22 April, 2022
This article is shared with the kind permission of The Insurer.
The Microinsurance Network, an international non-profit organisation with a mission to extend the reach of insurance protection as a means of poverty alleviation, celebrates its 20th birthday this year. We spoke to Katharine Pulvermacher, the network’s executive director, to find out why she believes engaging with the organisation is a win-win for insurers.
Within the (re)insurance sector, the most common measurement of the lack of insurance cover across many parts of the world is the protection gap, typically calculated in dollar terms through the disparity between insured and economic losses in a given year.
At the Microinsurance Network, a different approach is taken.
“We specifically focus on a people protection gap – the number of people on the planet who have no access to any form of risk management or insurance services, or only limited access,” Pulvermacher explains.
The network’s annual research, which covers 35 countries based on voluntary responses from insurers, suggests that at most, one in five people on the planet have access to insurance.
Of the remaining 80 percent, the majority are in the “emerging consumer” category earning between $2 and $20 per day.
While this represents a large market to tap for insurers, Pulvermacher highlights that those at the bottom end of the range are vulnerable to falling back into poverty in the event of loss.
The Microinsurance Network was essentially founded in Geneva 20 years ago through a set of working groups seeking to address the lack of risk cover in developing countries.
It was incorporated in Luxembourg as a non-profit organisation a decade ago, with Pulvermacher taking charge in 2017.
“I grew up in South Africa, which is where my passion to contribute to poverty alleviation began. Apartheid and racial inequality was abhorrent in itself, and economic and social inequality has proved far more enduring. Running the Microinsurance Network has given me a wonderful opportunity to have some influence in creating positive actions to address the social and economic change we all need.”
A development economist by background, she believes her non-insurance background has proved invaluable in the role.
“A diversified approach is important when looking to address these challenges,” she explains.
Making markets happen
Like most non-profit organisations, the network faces budget constraints and as such adopts a regional focus on Africa, Latin America and the Caribbean and emerging Asia.

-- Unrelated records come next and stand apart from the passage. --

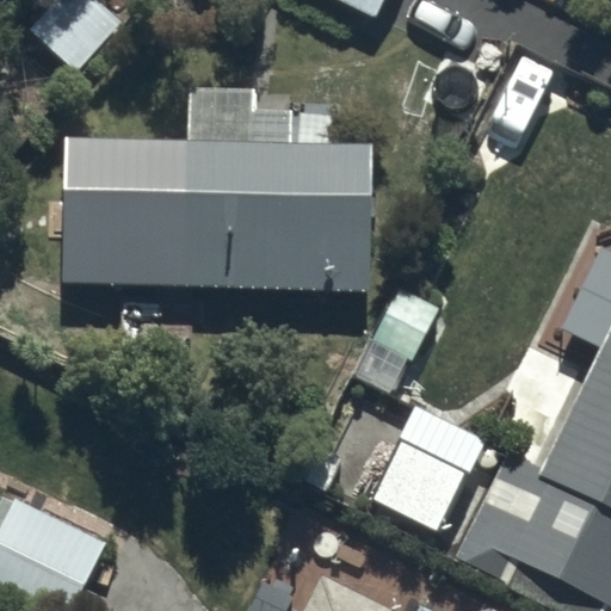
[(123,24),(98,0),(56,0),(28,30),(74,74),(123,24)]
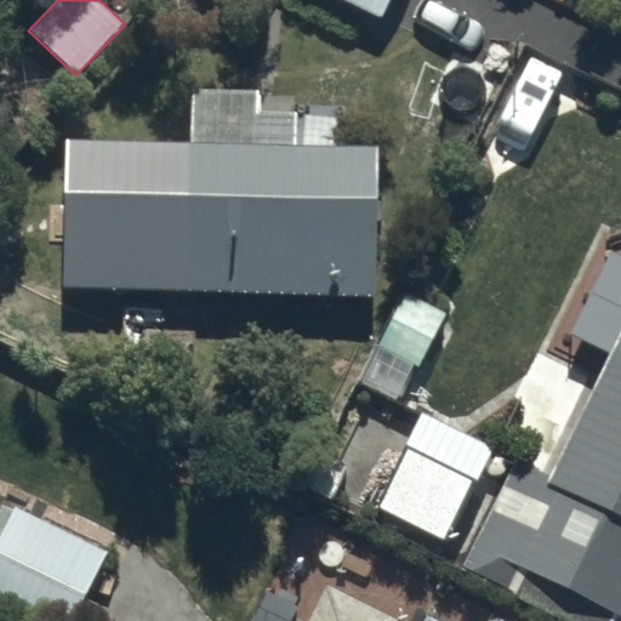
[(347,0),(379,16),(386,0),(347,0)]
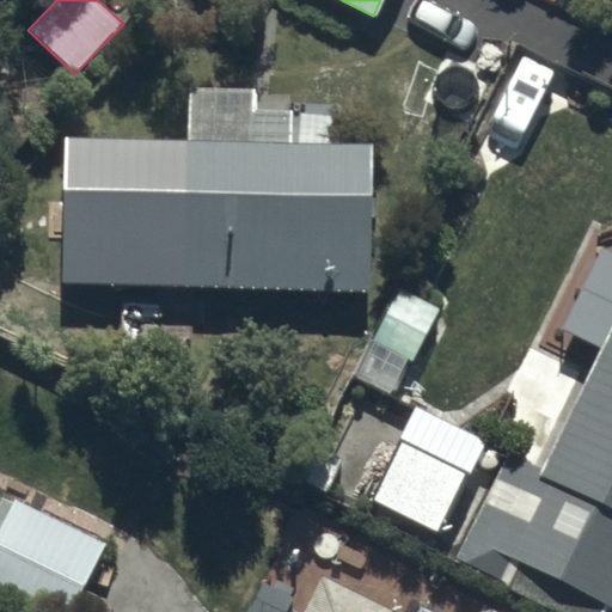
[(185,136),(124,136),(123,193),(90,191),(92,283),(372,291),(372,140),(292,140),(292,109),(255,109),(255,86),(185,86),(185,136)]
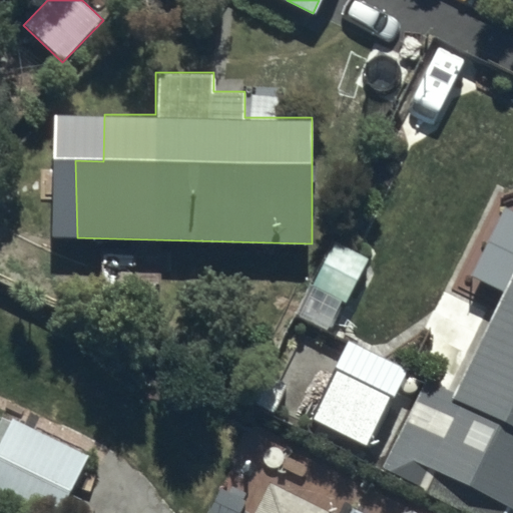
[(512,192),(496,184),(425,324),(444,338),(431,361),(460,376),(449,397),(459,402),(425,466),(436,472),(426,491),(471,512),(497,512),(501,505),(510,509),(512,503),(512,192)]
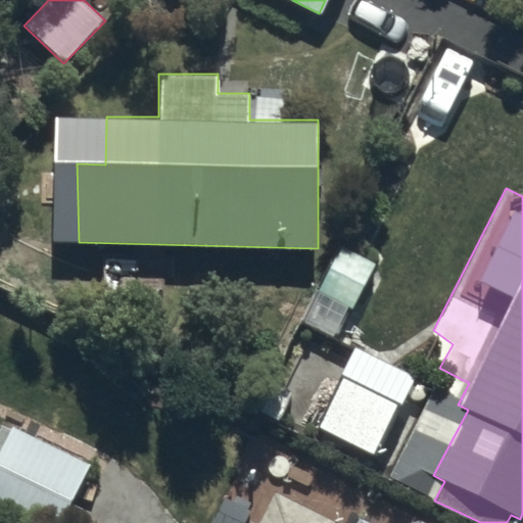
[(341,245),(318,289),(349,307),(374,263),(341,245)]
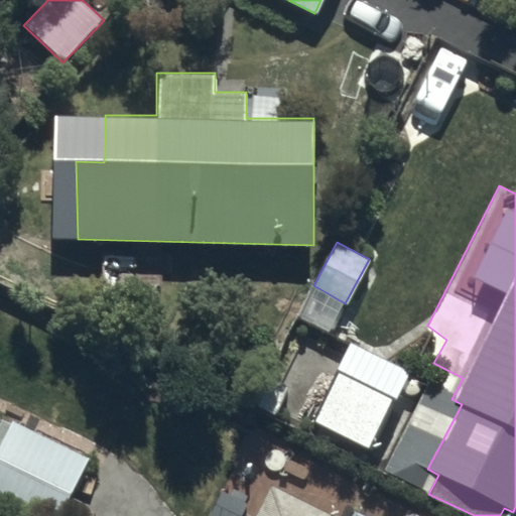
[(11,418),(0,440),(0,510),(11,515),(59,515),(90,457),(11,418)]
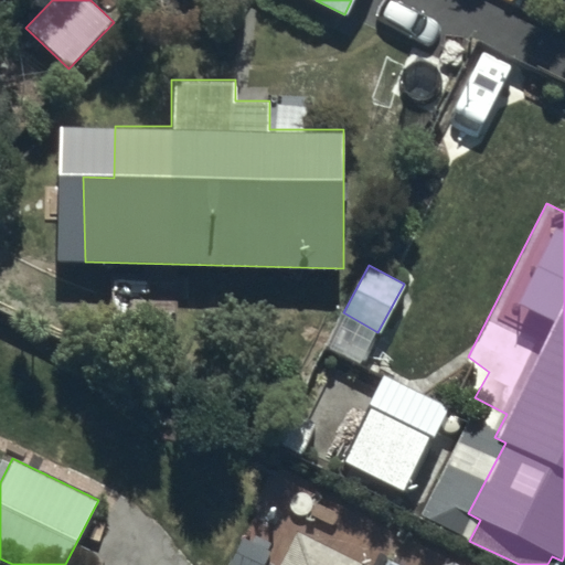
[(262,519),(236,564),(404,564),(390,557),(384,564),(368,564),(295,528),(291,534),(262,519)]
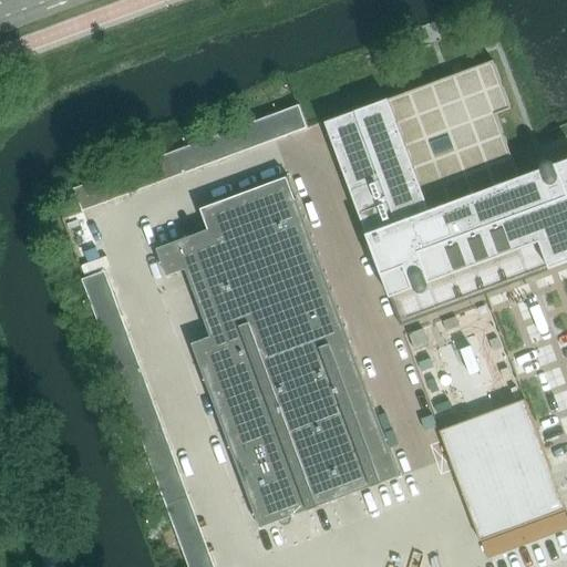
[(389,100),(326,123),(351,194),(358,213),(359,213),(363,226),(367,234),(369,240),(370,240),(375,256),(374,256),(377,261),(380,272),(381,272),(390,299),(401,327),(566,264),(566,161),(557,164),(557,165),(538,172),(519,178),(513,160),(512,156),(505,137),(504,137),(503,134),(504,134),(496,114),(511,110),(509,106),(511,105),(503,86),(502,83),(495,64),(494,64),(493,61),(475,68),(462,72),(462,73),(452,76),(452,75),(433,83),(430,84),(411,91),(411,92),(408,93),(408,92),(389,100)]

The purpose of the organisation is to improve uptake of responsible insurance that meets the needs of low-income households and small businesses around the world.
“We are agnostic about the type of risk – our focus is on the end customer and whether they are protected. That means we have a large range of stakeholders on the supply chain side, including insurers, reinsurers, industry associations and distribution partners.
“On the enabling side we have insurance supervisors from a number of countries, we have impact investment funds, foundations both corporate and otherwise, universities, think tanks and actuarial consultancies.”
Pulvermacher says this broad church comes together on the understanding there is a need to make markets happen.
“We want to drive the development of insurance markets that are customer centric and sustainable in every way, both in a business sense as well as being environmentally and socially responsible.”
During her tenure Pulvermacher says there have been signs of increasing engagement from the (re)insurance sector.
“There are definitely more insurers entering the space. In the Global South we have seen new entrants to the market driven by the awareness that this is a whole set of customers whose needs have never been addressed,” she says.
She adds that it is critical that products and services are carefully designed so that they meet the needs of customers – by doing so she believes scale will be reached as there will be demand for products.
But the leaders of the pack remain far ahead of the median, and there remain thousands of insurers across the world who have not engaged.
“We’d like to see far more insurers from the Global North getting their feet wet,” she says. “It is important for their own sustainability – it doesn’t make sense to only do business with 20 percent of the world’s population.”
Putting the S back in ESG
One of Pulvermacher’s goals is to explore how insurers can integrate financial inclusion efforts into their ESG reporting – a move that could further enhance industry engagement.
“We would love to engage with more insurers in a meaningful way to help embed sustainability into their ESG strategies – this will be a benefit rather than a cost to them.”
For carriers looking to offer products that provide cover to small businesses and households she cautioned that the focus should not be on immediate returns. One of the key messages is to put the S back into ESG.
“There has been a lot of focus on the E, but it cannot be at the exclusion of the S,” she said.
“Sustainability and ESG criteria are becoming increasingly important for investors and consumers – it is in the interest of insurers to be involved. We would love for more insurers to engage with us. By engaging with us, we can help them and they can help us.”
For those insurers who do engage, Pulvermacher believes meeting customer needs is the key to success.
“The key is to focus on the customer and recognise that risk is complex and is increasingly compounded. We live in a volatile and uncertain world that is constantly changing.”